[TASK TO COMPLETE]
Return, exactly and in full, the lines of the records below starting at the one with "und der Inhalt" and ending at the one with "geladeiras, televisores, computadores", and no other lines.

[EXERCISE INPUTS]
○ ○ ○ ○ ○ ○ ○
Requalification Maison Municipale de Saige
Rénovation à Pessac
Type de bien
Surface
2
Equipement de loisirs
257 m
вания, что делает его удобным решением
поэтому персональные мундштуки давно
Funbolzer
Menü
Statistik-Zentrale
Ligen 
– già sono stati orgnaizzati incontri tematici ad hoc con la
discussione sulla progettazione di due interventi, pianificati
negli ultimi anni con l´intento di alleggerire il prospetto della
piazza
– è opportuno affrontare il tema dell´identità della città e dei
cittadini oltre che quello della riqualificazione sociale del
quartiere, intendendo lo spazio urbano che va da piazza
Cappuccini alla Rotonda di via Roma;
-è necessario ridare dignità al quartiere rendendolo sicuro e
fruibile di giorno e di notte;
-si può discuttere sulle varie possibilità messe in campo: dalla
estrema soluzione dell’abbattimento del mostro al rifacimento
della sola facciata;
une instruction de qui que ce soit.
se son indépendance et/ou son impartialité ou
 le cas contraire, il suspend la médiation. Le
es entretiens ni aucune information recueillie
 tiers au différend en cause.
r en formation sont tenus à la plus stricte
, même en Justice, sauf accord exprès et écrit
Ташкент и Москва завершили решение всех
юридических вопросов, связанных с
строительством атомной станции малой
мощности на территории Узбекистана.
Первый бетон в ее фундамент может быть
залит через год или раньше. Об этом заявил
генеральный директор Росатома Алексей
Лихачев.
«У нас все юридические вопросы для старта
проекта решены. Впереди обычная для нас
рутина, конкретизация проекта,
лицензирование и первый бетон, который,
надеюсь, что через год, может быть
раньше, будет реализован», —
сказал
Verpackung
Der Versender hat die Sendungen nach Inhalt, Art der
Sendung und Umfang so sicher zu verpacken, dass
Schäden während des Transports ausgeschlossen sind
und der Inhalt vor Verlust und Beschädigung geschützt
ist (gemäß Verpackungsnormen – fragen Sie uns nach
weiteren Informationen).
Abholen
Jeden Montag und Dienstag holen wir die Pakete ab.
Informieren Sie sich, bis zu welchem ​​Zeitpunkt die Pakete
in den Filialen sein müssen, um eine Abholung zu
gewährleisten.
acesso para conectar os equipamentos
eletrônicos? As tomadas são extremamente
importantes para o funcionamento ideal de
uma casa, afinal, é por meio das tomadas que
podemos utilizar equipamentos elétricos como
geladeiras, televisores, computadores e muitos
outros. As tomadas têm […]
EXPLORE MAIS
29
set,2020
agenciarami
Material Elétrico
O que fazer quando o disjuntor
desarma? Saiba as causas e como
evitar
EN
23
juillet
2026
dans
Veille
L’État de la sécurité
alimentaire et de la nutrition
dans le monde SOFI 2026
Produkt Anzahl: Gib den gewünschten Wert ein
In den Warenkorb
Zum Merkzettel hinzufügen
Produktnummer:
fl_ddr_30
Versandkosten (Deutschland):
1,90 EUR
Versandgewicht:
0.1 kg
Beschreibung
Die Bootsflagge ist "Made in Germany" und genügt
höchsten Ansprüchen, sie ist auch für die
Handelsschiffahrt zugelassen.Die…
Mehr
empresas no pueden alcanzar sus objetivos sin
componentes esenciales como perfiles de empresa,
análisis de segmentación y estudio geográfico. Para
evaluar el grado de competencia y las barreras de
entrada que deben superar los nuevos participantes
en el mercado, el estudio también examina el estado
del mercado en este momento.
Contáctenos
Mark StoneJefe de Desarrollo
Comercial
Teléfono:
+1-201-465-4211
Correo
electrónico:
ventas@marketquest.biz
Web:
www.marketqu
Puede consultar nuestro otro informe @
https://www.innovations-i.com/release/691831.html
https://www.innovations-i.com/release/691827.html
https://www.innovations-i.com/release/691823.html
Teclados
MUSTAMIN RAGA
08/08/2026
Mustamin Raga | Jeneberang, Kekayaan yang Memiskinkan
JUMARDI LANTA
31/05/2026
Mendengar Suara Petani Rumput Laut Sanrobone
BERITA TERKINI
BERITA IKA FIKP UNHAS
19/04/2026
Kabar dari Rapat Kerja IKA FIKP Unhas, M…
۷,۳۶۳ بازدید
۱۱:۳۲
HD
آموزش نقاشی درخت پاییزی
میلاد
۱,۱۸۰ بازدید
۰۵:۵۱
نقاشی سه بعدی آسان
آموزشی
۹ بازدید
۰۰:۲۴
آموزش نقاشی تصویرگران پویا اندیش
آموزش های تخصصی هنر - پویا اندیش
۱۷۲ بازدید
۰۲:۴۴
○ ○ ○ ○ ○ ○ ○
[ANSWER BELOW]
und der Inhalt vor Verlust und Beschädigung geschützt
ist (gemäß Verpackungsnormen – fragen Sie uns nach
weiteren Informationen).
Abholen
Jeden Montag und Dienstag holen wir die Pakete ab.
Informieren Sie sich, bis zu welchem ​​Zeitpunkt die Pakete
in den Filialen sein müssen, um eine Abholung zu
gewährleisten.
acesso para conectar os equipamentos
eletrônicos? As tomadas são extremamente
importantes para o funcionamento ideal de
uma casa, afinal, é por meio das tomadas que
podemos utilizar equipamentos elétricos como
geladeiras, televisores, computadores e muitos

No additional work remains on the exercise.